Input records.
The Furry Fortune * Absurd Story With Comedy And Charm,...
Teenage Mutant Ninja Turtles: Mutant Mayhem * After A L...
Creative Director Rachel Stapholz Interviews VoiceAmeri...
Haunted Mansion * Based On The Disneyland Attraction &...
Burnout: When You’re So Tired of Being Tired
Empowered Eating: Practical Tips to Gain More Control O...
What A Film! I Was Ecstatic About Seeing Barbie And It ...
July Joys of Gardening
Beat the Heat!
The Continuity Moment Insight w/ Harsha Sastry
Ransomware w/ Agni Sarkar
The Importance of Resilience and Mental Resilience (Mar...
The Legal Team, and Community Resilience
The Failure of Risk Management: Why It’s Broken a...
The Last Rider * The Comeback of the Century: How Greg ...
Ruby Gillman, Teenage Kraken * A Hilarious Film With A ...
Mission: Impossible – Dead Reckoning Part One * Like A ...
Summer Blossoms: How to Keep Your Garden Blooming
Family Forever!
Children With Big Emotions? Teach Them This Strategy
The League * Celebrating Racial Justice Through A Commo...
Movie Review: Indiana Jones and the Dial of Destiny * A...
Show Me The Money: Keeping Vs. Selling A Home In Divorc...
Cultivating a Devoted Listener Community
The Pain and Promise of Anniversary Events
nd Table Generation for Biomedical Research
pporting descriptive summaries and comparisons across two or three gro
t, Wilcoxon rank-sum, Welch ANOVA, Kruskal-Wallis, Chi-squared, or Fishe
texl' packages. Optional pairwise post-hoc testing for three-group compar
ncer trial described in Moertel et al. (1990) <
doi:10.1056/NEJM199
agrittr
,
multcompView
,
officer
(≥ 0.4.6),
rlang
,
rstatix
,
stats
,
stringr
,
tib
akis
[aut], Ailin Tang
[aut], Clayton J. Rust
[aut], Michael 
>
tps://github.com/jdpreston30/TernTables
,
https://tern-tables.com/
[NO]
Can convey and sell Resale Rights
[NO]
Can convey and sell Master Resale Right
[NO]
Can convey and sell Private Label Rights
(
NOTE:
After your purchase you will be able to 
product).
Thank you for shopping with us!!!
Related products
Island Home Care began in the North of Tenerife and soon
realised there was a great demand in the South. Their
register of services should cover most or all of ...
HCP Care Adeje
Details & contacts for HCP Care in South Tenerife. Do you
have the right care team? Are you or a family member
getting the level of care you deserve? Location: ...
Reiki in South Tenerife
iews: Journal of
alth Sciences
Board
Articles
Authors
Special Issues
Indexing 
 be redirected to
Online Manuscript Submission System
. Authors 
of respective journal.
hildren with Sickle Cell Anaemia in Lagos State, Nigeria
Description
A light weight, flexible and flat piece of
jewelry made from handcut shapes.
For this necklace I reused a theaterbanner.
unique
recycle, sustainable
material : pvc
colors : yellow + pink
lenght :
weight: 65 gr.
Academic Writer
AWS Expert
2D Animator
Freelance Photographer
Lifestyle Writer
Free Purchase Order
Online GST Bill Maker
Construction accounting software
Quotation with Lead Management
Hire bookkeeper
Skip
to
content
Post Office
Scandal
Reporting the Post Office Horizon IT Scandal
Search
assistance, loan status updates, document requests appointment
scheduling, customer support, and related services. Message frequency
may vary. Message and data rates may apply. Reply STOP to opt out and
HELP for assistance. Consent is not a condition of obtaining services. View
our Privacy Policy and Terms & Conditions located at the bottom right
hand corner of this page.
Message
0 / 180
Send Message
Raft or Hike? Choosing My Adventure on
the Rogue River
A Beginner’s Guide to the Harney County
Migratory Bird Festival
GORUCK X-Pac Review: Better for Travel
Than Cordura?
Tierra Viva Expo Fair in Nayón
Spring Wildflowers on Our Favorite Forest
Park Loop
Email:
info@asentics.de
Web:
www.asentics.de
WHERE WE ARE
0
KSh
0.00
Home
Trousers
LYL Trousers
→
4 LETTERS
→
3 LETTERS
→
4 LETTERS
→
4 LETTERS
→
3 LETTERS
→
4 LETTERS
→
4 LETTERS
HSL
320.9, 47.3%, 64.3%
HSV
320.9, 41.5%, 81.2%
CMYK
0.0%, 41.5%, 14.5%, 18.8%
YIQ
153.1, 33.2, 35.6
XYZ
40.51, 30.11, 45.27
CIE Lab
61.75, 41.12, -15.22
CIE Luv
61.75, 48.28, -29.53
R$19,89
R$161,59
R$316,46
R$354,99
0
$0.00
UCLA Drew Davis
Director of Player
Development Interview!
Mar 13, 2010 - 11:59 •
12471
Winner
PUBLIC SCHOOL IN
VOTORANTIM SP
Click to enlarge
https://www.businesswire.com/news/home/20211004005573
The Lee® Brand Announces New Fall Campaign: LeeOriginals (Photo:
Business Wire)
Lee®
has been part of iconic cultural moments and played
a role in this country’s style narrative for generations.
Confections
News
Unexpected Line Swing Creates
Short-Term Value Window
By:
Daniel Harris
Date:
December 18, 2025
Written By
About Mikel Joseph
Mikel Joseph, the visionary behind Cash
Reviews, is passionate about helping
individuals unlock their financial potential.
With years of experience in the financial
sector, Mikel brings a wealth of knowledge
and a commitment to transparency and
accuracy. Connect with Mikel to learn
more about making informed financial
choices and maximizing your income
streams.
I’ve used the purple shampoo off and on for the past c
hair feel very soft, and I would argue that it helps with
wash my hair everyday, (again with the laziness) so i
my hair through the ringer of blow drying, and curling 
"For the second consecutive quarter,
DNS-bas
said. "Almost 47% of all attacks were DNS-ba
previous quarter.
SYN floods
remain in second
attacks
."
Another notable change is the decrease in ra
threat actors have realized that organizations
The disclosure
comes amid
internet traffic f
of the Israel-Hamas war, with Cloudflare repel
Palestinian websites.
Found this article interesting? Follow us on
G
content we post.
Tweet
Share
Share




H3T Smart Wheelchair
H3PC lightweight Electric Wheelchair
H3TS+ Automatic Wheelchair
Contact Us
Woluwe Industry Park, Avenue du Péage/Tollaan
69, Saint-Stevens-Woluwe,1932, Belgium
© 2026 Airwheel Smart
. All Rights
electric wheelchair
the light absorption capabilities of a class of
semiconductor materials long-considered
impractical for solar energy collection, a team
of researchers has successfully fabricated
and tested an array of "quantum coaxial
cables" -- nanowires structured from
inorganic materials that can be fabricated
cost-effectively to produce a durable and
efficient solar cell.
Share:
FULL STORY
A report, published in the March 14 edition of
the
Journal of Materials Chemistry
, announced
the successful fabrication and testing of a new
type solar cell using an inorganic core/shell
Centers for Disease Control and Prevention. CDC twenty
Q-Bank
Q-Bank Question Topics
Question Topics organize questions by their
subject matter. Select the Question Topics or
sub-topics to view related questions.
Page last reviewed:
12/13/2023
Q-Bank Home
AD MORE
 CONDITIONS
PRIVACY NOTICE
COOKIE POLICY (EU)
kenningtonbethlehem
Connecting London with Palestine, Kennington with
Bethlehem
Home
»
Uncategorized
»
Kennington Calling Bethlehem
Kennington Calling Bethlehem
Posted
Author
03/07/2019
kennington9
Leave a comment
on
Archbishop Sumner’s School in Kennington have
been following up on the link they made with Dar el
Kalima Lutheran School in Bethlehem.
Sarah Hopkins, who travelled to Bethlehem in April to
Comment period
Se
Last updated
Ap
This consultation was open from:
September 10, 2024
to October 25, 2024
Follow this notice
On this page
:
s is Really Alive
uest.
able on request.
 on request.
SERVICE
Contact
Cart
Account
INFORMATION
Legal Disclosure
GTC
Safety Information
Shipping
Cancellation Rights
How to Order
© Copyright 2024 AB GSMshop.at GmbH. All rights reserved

Task instructions.
Start with the line above that contains "attacks were DNS-ba" and stop after the line that contains "type solar cell using an inorganic core/shell". Output those lines exactly, and only those.

Expected answer.
said. "Almost 47% of all attacks were DNS-ba
previous quarter.
SYN floods
remain in second
attacks
."
Another notable change is the decrease in ra
threat actors have realized that organizations
The disclosure
comes amid
internet traffic f
of the Israel-Hamas war, with Cloudflare repel
Palestinian websites.
Found this article interesting? Follow us on
G
content we post.
Tweet
Share
Share




H3T Smart Wheelchair
H3PC lightweight Electric Wheelchair
H3TS+ Automatic Wheelchair
Contact Us
Woluwe Industry Park, Avenue du Péage/Tollaan
69, Saint-Stevens-Woluwe,1932, Belgium
© 2026 Airwheel Smart
. All Rights
electric wheelchair
the light absorption capabilities of a class of
semiconductor materials long-considered
impractical for solar energy collection, a team
of researchers has successfully fabricated
and tested an array of "quantum coaxial
cables" -- nanowires structured from
inorganic materials that can be fabricated
cost-effectively to produce a durable and
efficient solar cell.
Share:
FULL STORY
A report, published in the March 14 edition of
the
Journal of Materials Chemistry
, announced
the successful fabrication and testing of a new
type solar cell using an inorganic core/shell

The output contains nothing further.